Twenty-five of 31 Central and South American countries have negotiated infrastructure investments from China, and 22 of those nations, most recently Honduras, have formally signed onto the BRI program.
Chinese companies, either owned or subsidized by the Chinese Communist Party (CCP), operate mines in Mexico, Argentina, Peru, and Venezuela, electrical grids in Peru and Chile, 5G wireless systems in Costa Rica, Bolivia, Brazil, and Mexico—80 percent of Mexico’s telecommunications equipment is provided by Chinese companies—space launch and satellite tracking facilities in Argentina, and the world’s largest embassy in the Bahamas.
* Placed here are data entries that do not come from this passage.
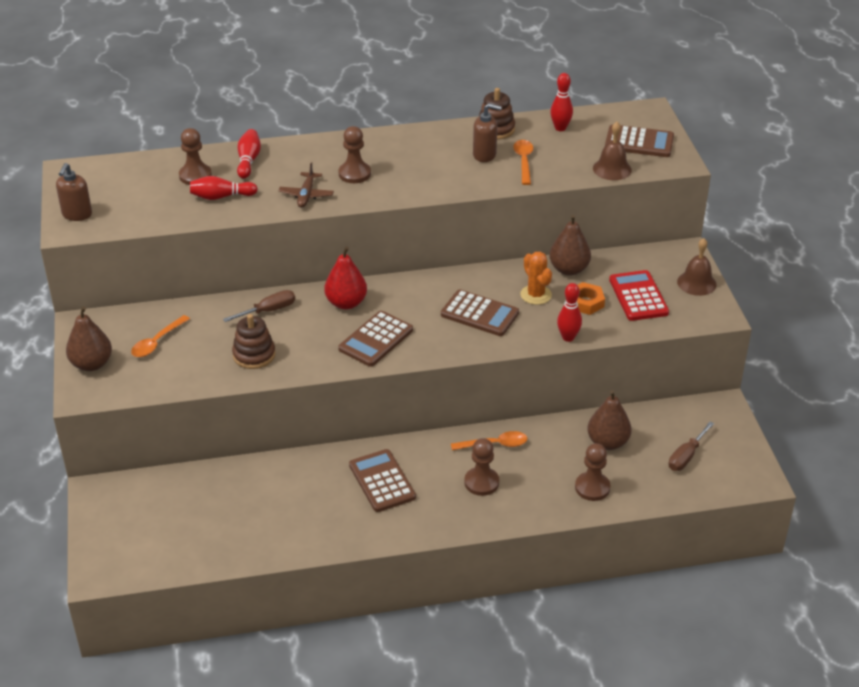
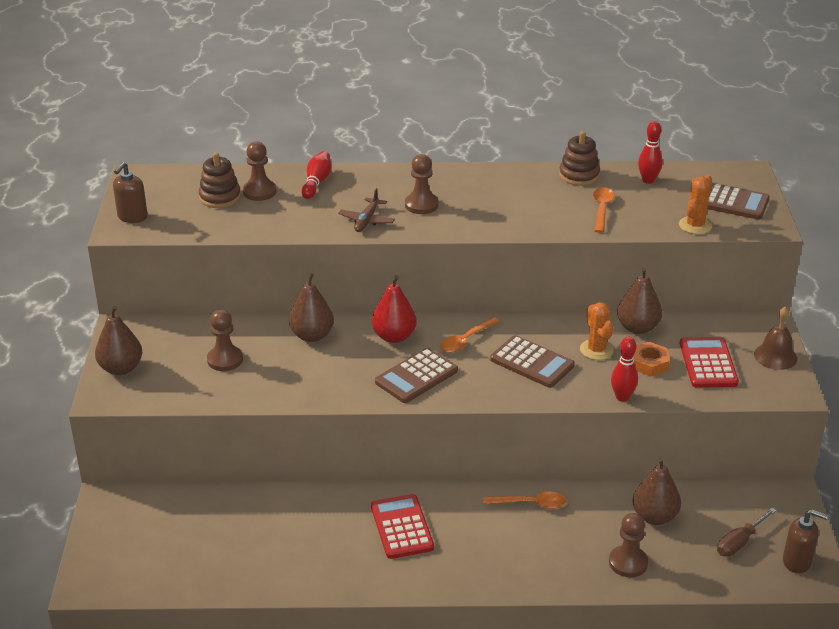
camera: 10 degrees right, 5 degrees down
orange spoon [131,315,190,357] -> orange spoon moved to [440,317,500,353]
red bowling pin [190,176,258,200] -> none
brown screwdriver [223,290,295,322] -> brown pear [289,273,334,342]
brown stacking toy [232,314,276,369] -> brown stacking toy moved to [199,152,241,208]
brown calculator [349,449,416,512] -> red calculator [371,494,434,559]
brown pawn [464,438,499,496] -> brown pawn moved to [207,310,243,371]
brown soap dispenser [473,103,502,162] -> brown soap dispenser moved to [783,509,828,573]
brown bell [593,122,632,180] -> orange cactus [679,175,712,234]

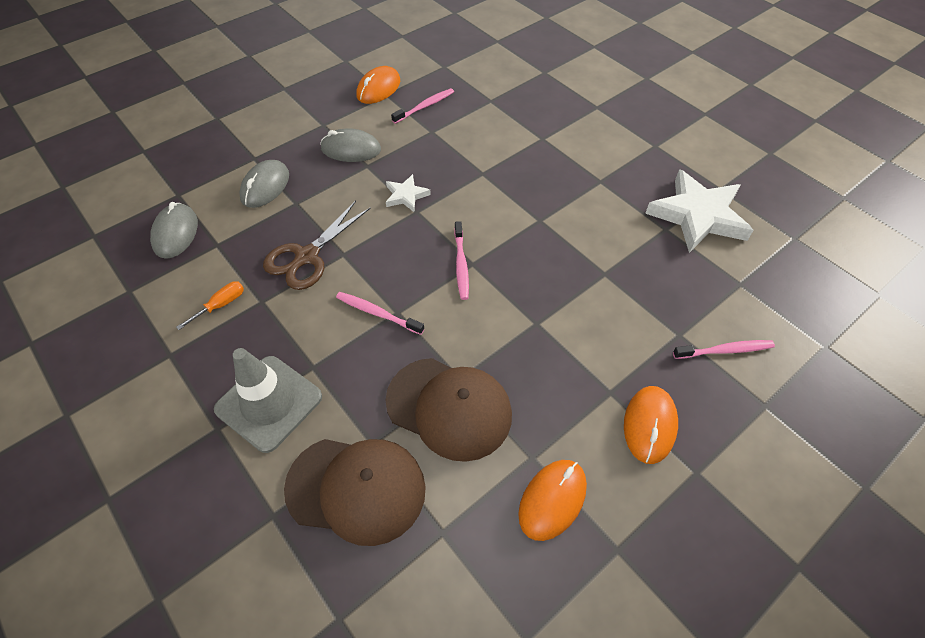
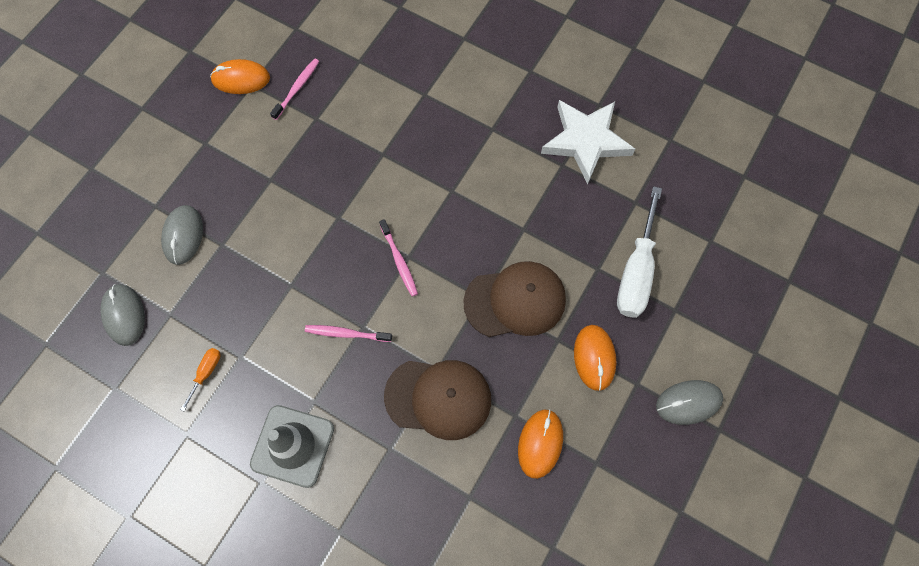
camera: 20 degrees left, 15 degrees up
brown scissors [263,201,371,290] -> none
brown cap [284,439,426,546] -> brown cap moved to [463,261,566,337]
grey mouse [320,128,381,162] -> grey mouse moved to [656,380,723,425]
orange mouse [356,66,400,104] -> orange mouse turned 75 degrees clockwise [210,59,270,94]
white star [386,174,431,212] -> none
pink toothbrush [673,340,775,359] -> white screwdriver [617,186,662,318]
The U.S. State Department estimates China’s trade with Latin American nations and investments in sea, space, telecommunication, critical minerals, and energy will match the United States by 2035 in the region. China’s military ties with Venezuela, Cuba, Peru, and Chile—which now include port visits by Chinese warships and technical advisers—will mature into base agreements within a decade.
China has, or plans to build or improve, 40 ports across 16 Latin American and Caribbean countries without restrictions on military use, including on both ends of the Panama Canal, where CCP-sponsored companies are bidding with Panama to work on the U.S.-built canal.
Next fall, Chinese leader Xi Jinping will be in Peru to commemorate the completion of “a $3.6 billion ‘mega port’ that was financed by China, built by Chinese workers, and it will be owned and operated by a CCP-backed company,” House Armed Services Committee Chair Rep. Mike Rogers (R-Ala.) said.